# To do
Locate each line below that includes the string "none", and copy every such line in full.
**** Extracted entries ****
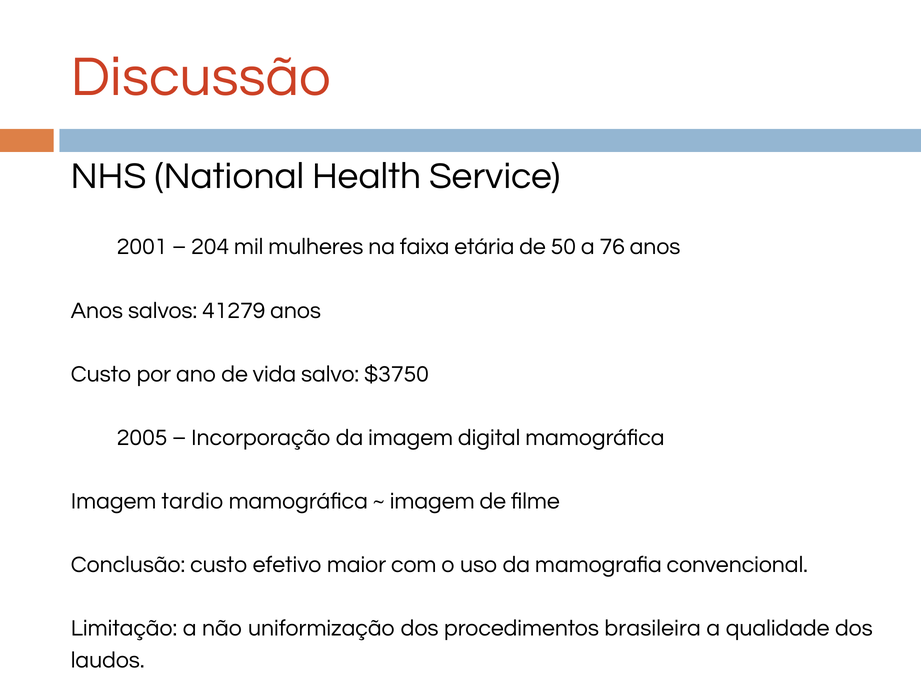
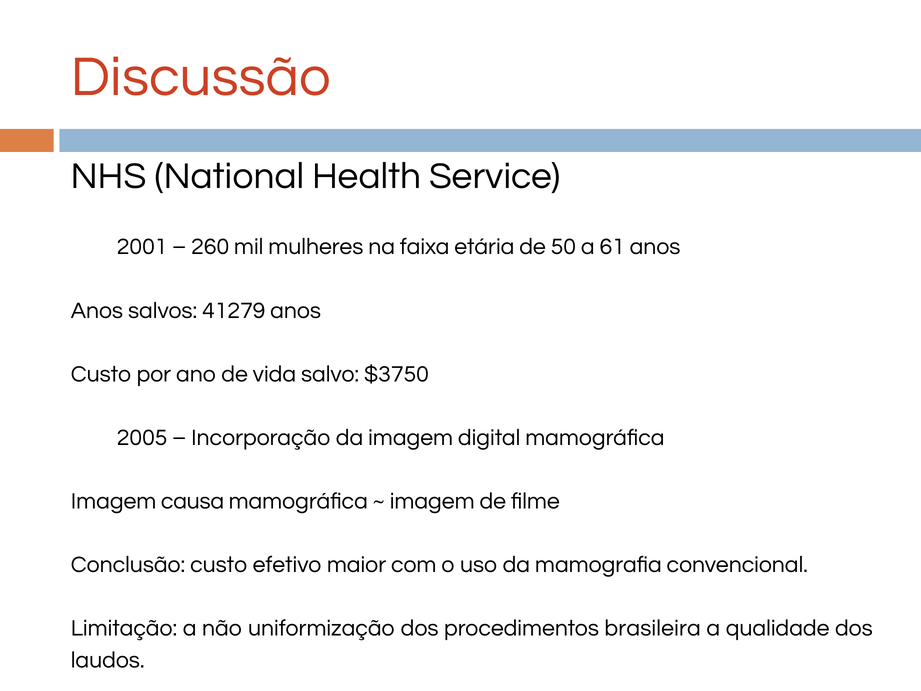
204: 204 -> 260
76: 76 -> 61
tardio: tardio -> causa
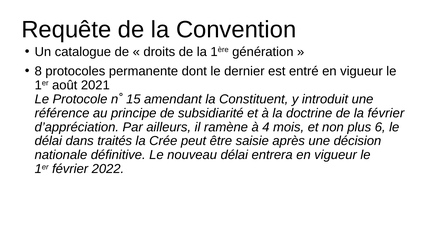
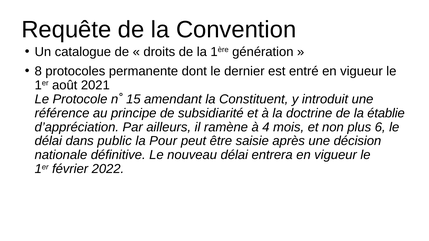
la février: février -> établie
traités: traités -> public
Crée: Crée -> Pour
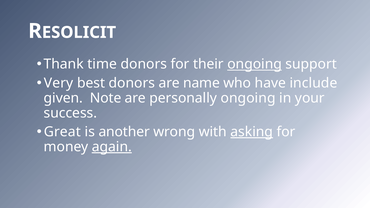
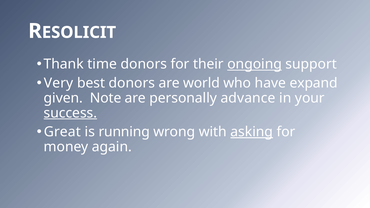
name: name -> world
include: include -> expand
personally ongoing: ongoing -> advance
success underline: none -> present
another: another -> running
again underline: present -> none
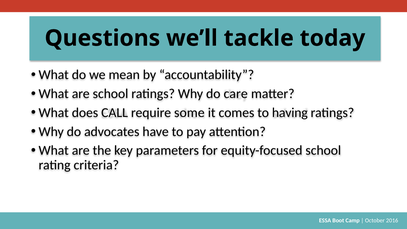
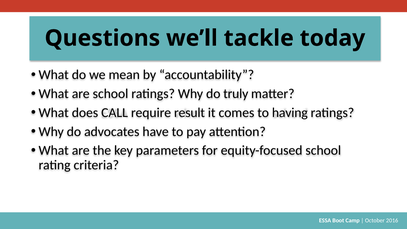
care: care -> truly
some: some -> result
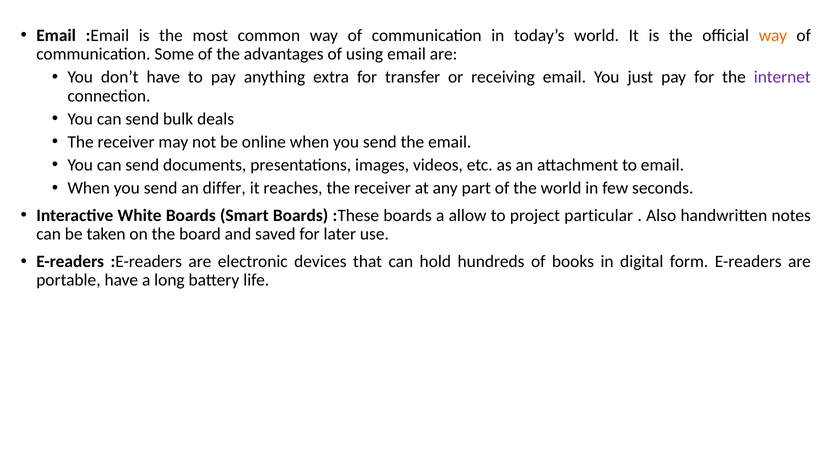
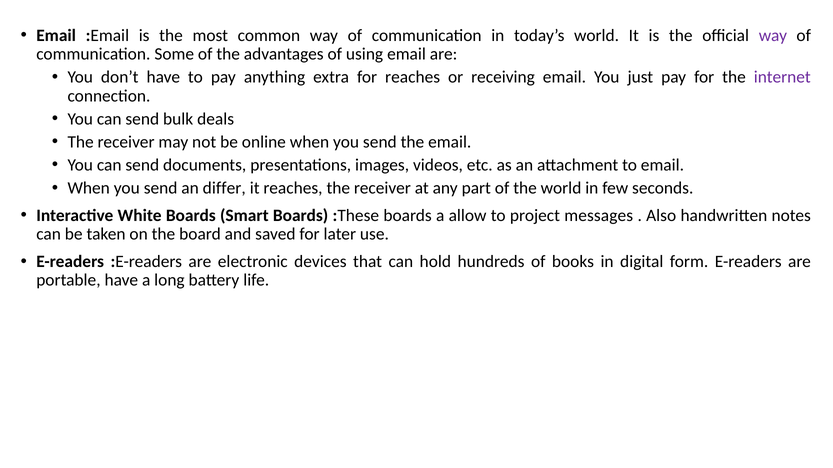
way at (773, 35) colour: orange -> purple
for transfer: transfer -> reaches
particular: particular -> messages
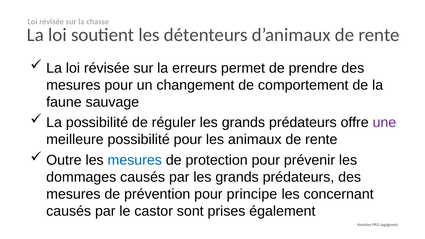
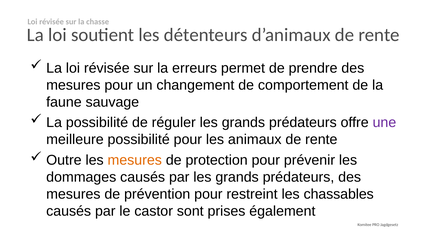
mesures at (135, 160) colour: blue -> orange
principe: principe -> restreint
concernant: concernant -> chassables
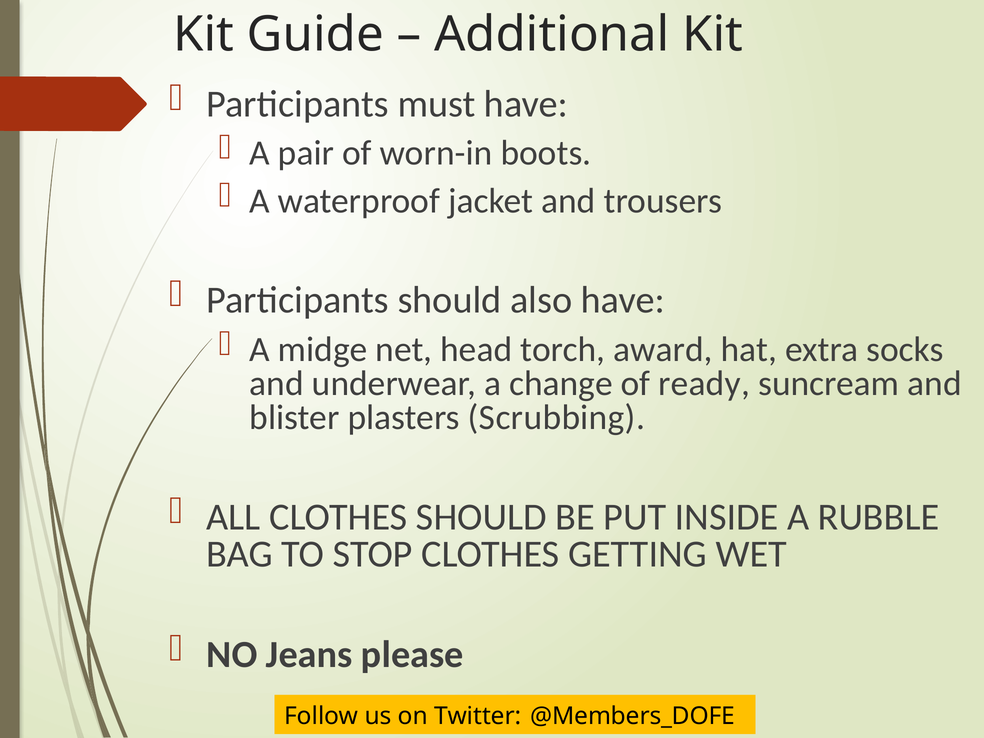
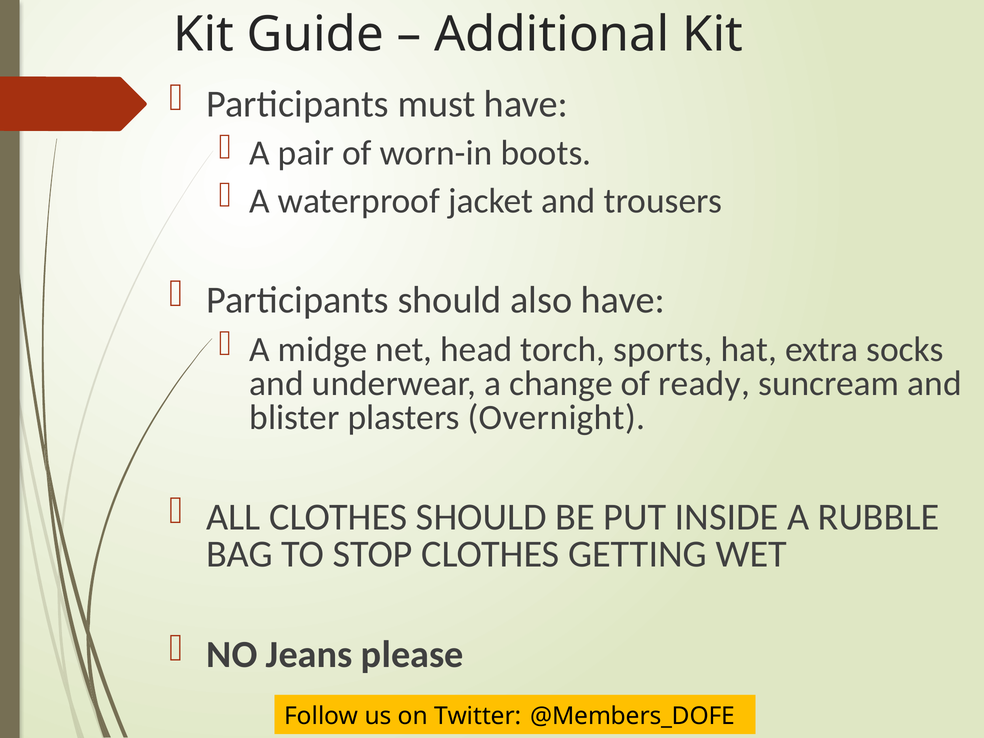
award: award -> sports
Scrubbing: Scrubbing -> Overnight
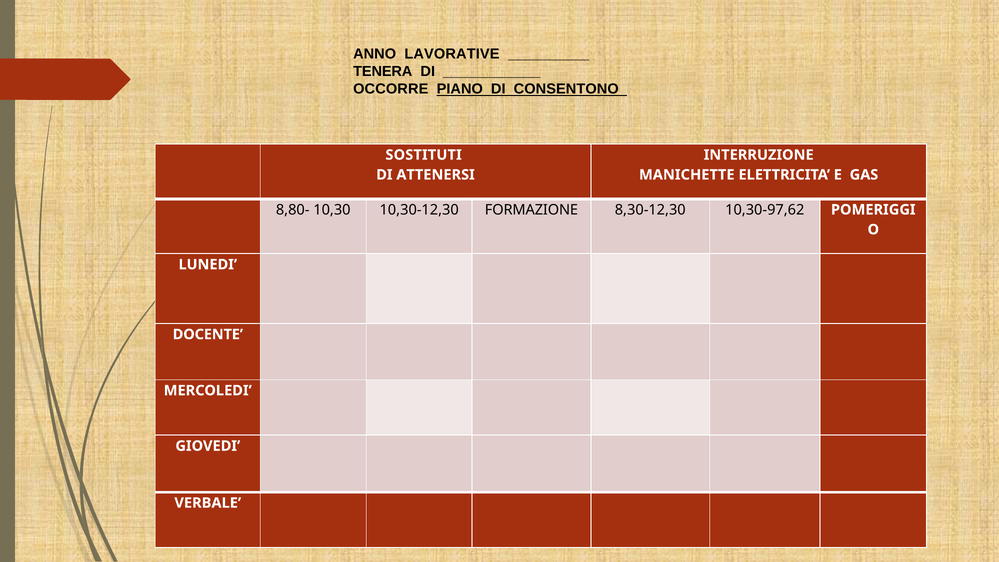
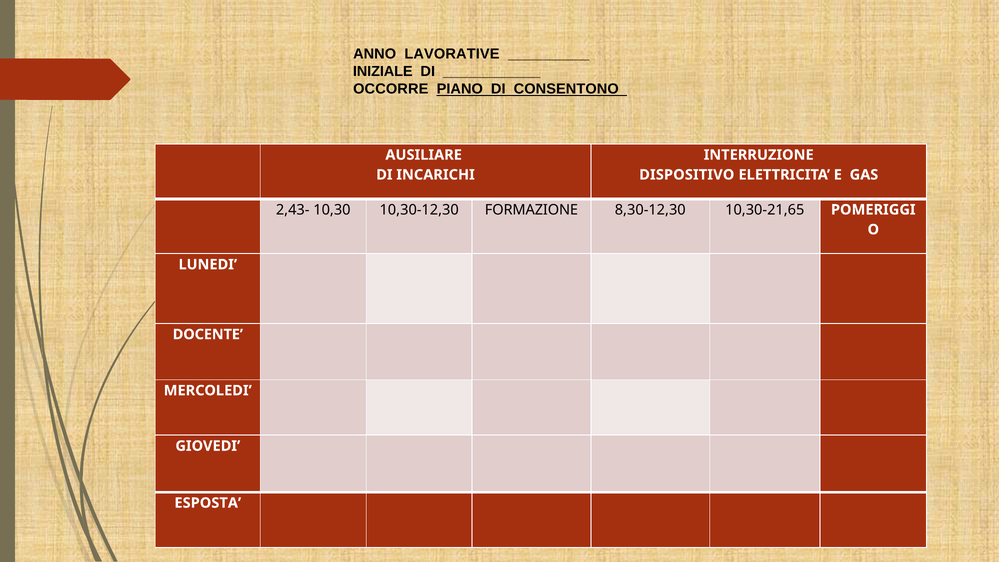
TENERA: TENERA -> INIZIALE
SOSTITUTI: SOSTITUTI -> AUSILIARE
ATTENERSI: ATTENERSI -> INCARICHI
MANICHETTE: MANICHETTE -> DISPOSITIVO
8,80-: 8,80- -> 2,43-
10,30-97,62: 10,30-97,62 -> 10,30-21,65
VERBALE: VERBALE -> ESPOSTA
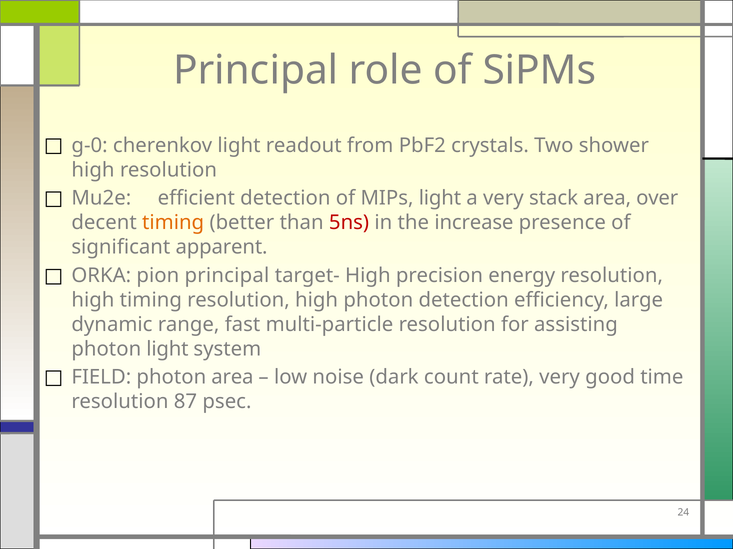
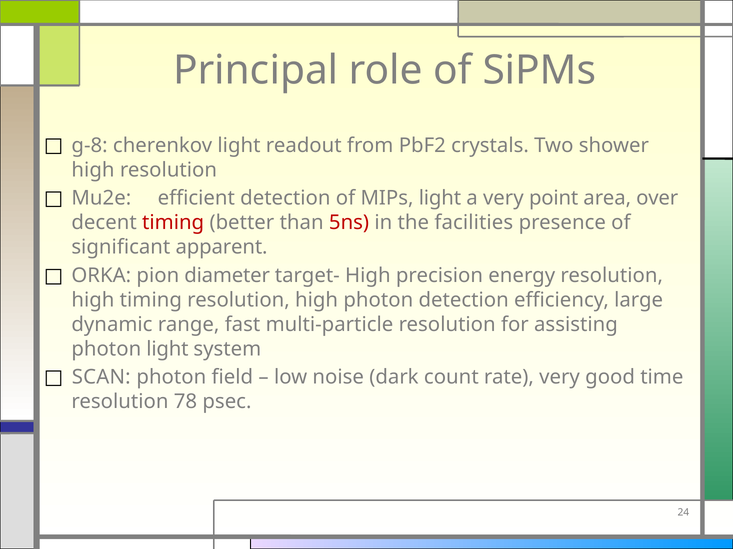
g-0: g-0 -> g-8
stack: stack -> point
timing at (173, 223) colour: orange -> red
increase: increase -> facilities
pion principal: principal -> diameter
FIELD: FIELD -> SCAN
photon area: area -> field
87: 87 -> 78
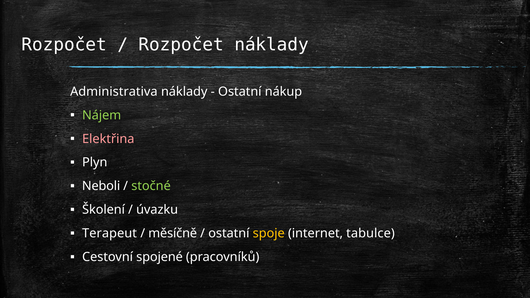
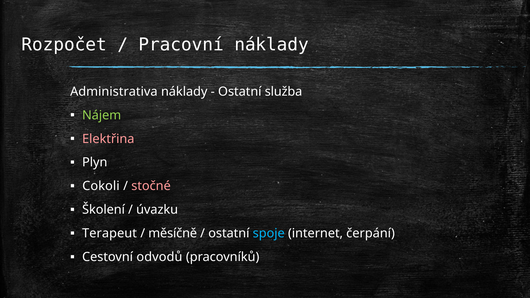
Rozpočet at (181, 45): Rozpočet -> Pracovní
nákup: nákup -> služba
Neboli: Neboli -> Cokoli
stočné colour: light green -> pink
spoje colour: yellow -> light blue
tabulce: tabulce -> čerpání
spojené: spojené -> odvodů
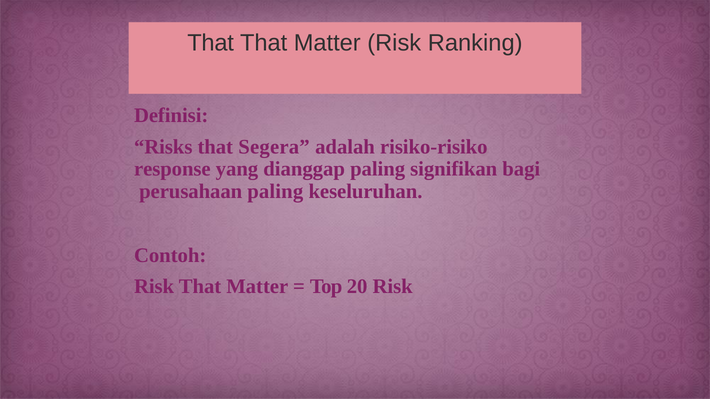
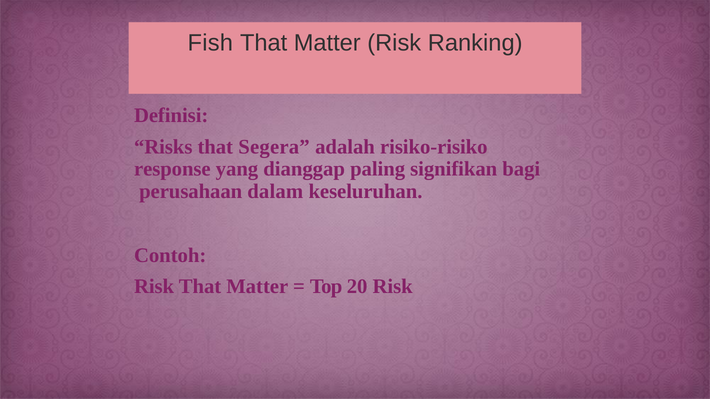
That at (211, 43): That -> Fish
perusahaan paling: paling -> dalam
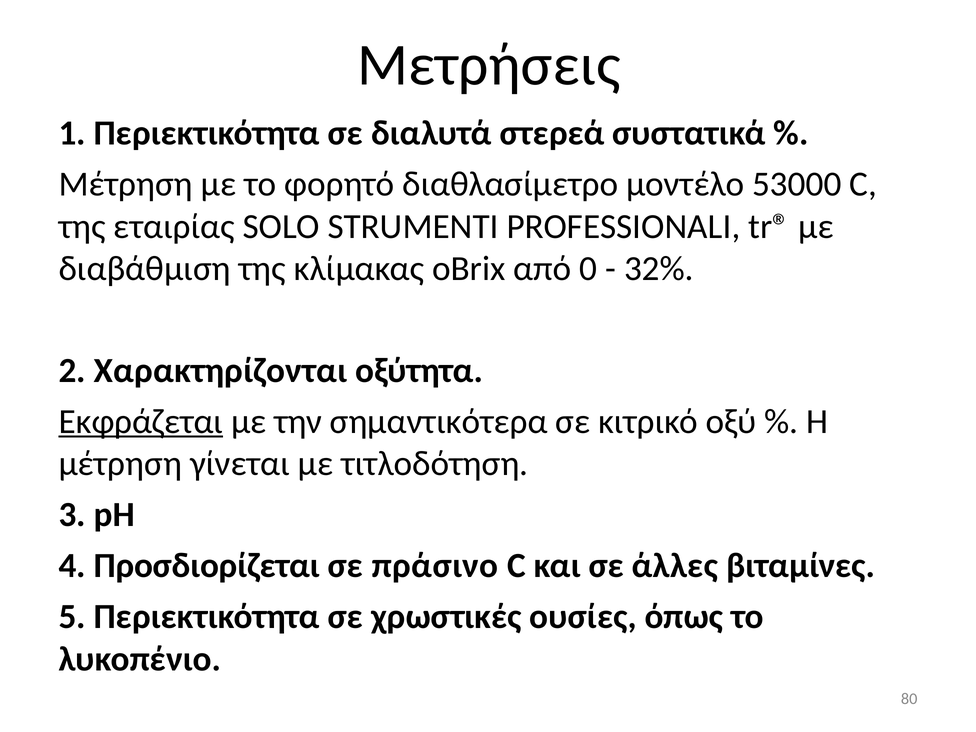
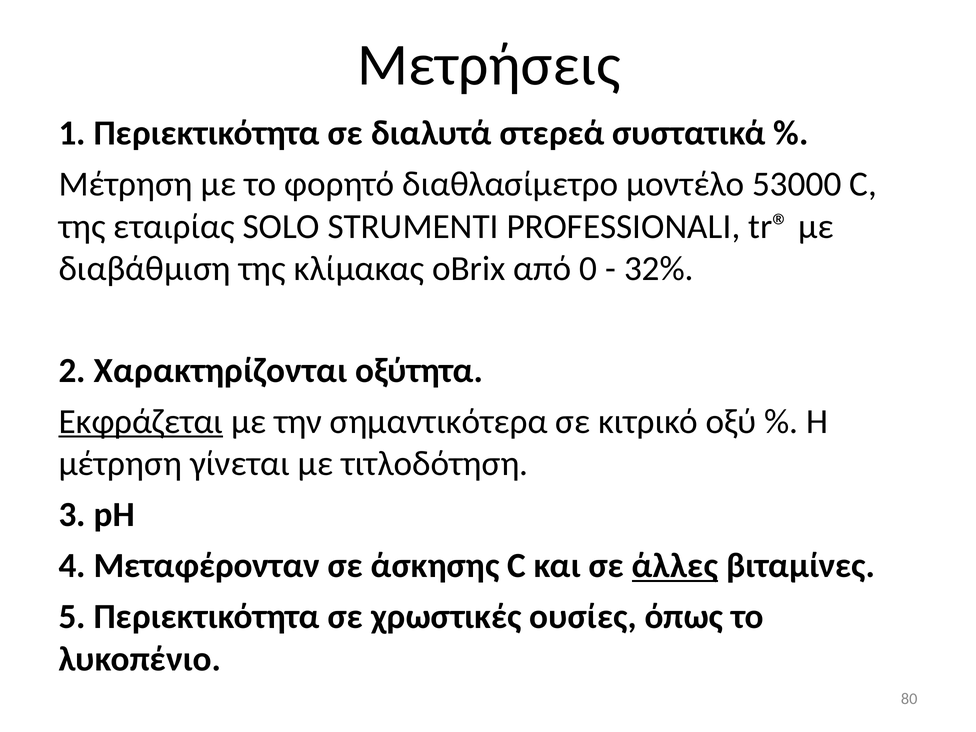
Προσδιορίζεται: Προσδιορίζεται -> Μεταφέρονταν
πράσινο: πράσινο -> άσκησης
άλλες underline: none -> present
****
# Worked answer
success underline: none -> present
again underline: present -> none
άλλες underline: none -> present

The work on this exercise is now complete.